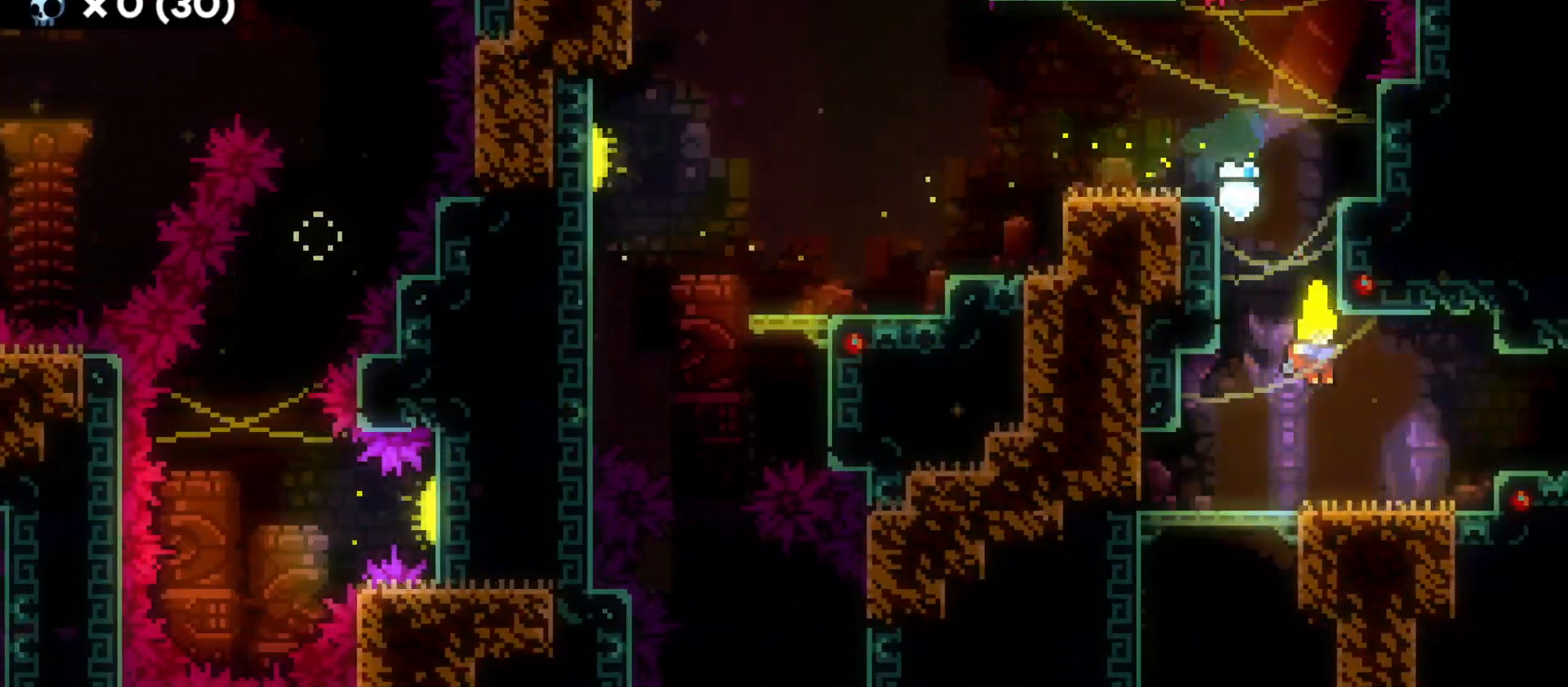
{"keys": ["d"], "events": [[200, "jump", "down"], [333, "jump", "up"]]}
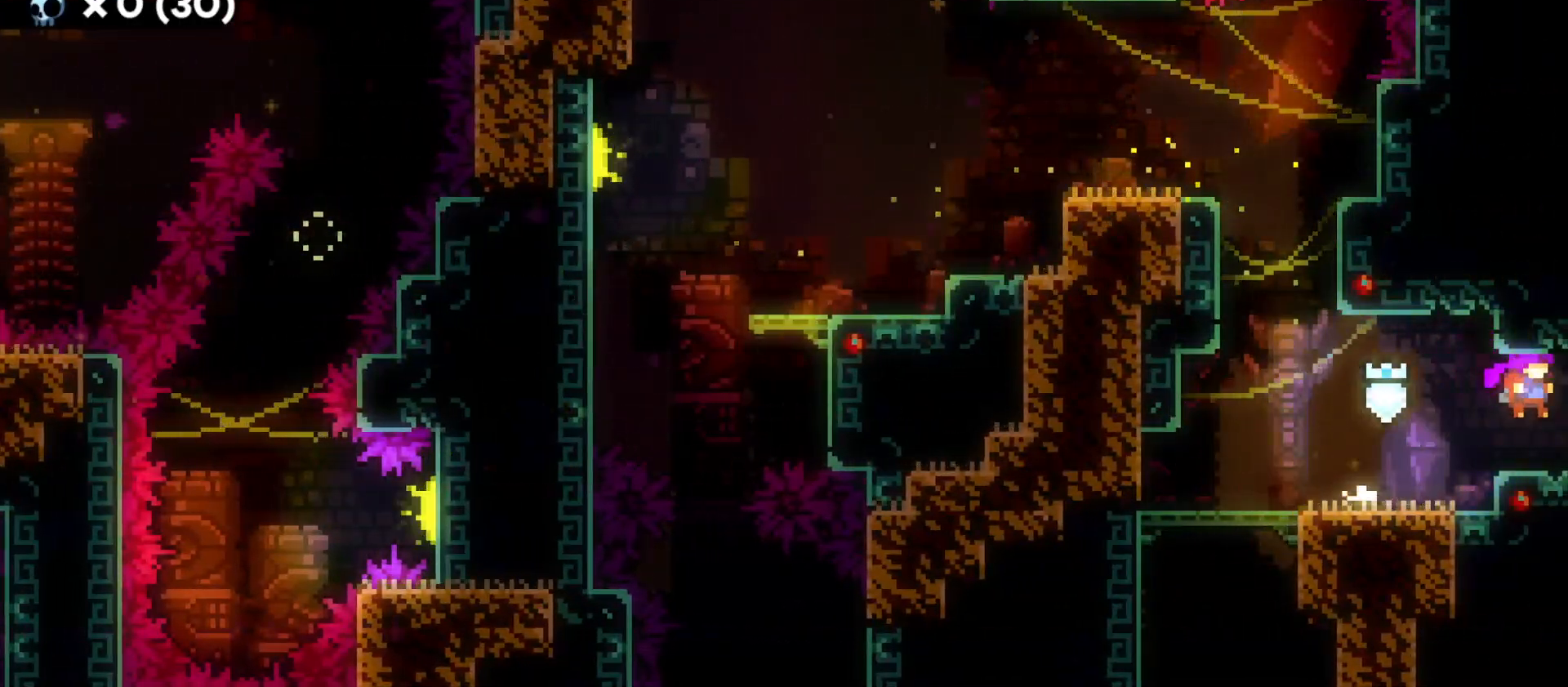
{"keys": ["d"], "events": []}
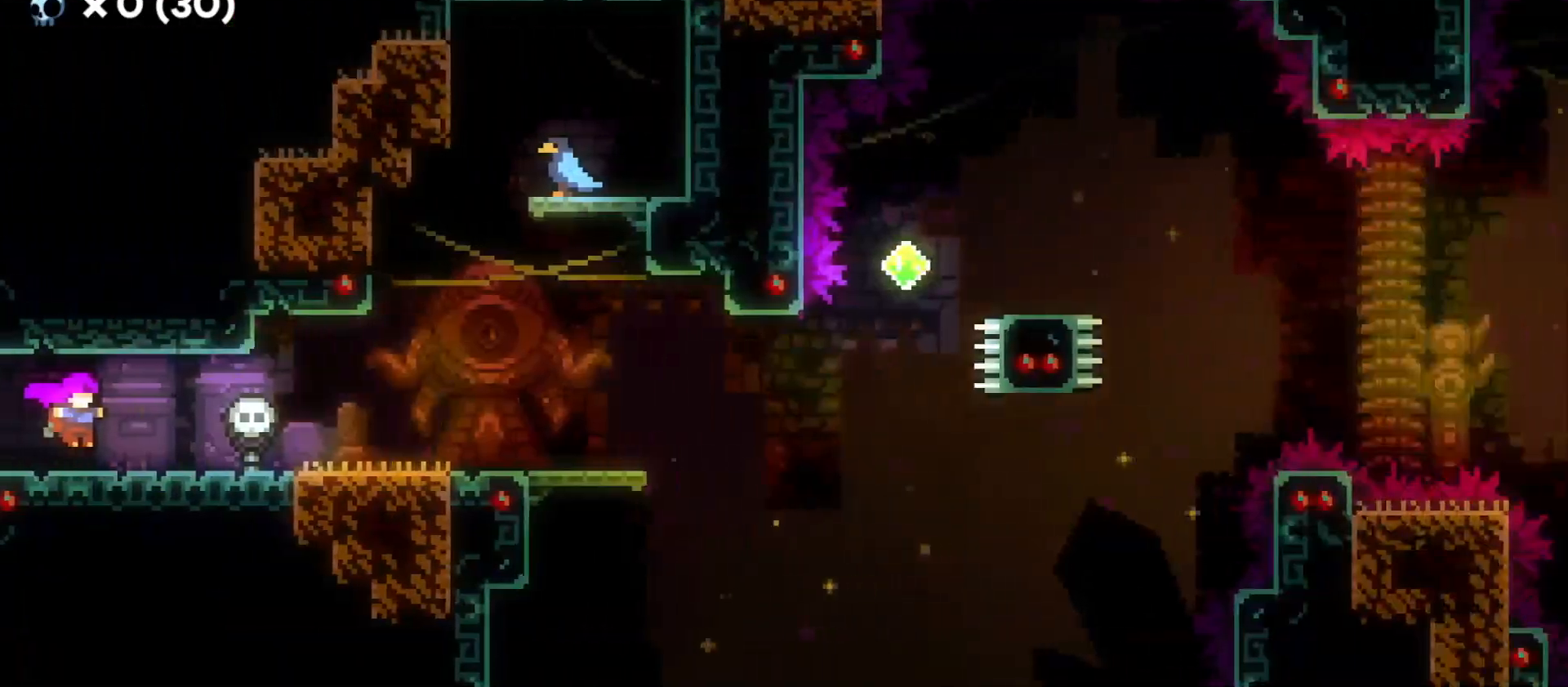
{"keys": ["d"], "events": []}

# # # #

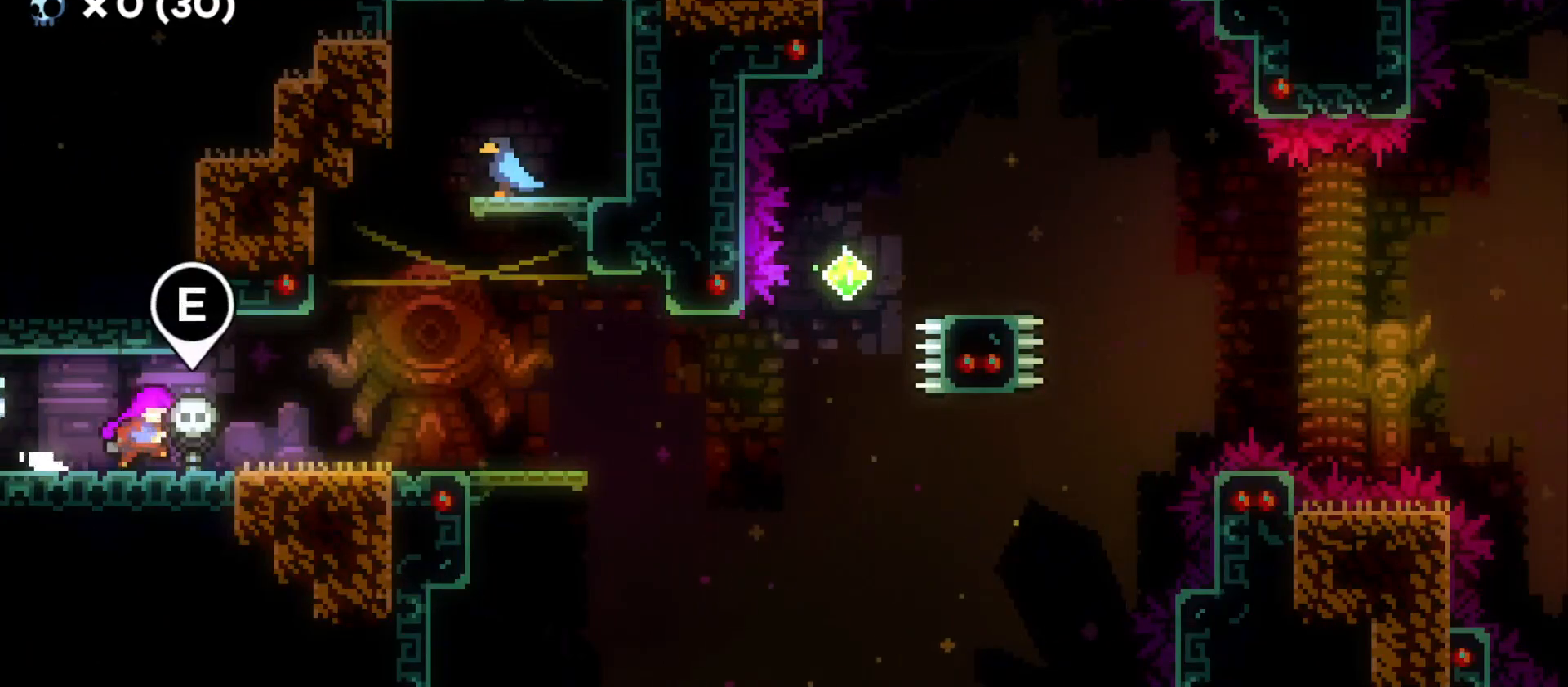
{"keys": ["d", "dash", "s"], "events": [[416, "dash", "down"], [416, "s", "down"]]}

# # # #

[Instructions to follow] Go through the listing above and locate each line that holds the word "down". Copy those lines.

[Answer for the task]
{"keys": ["d"], "events": [[200, "jump", "down"], [333, "jump", "up"]]}
{"keys": ["d", "dash", "s"], "events": [[416, "dash", "down"], [416, "s", "down"]]}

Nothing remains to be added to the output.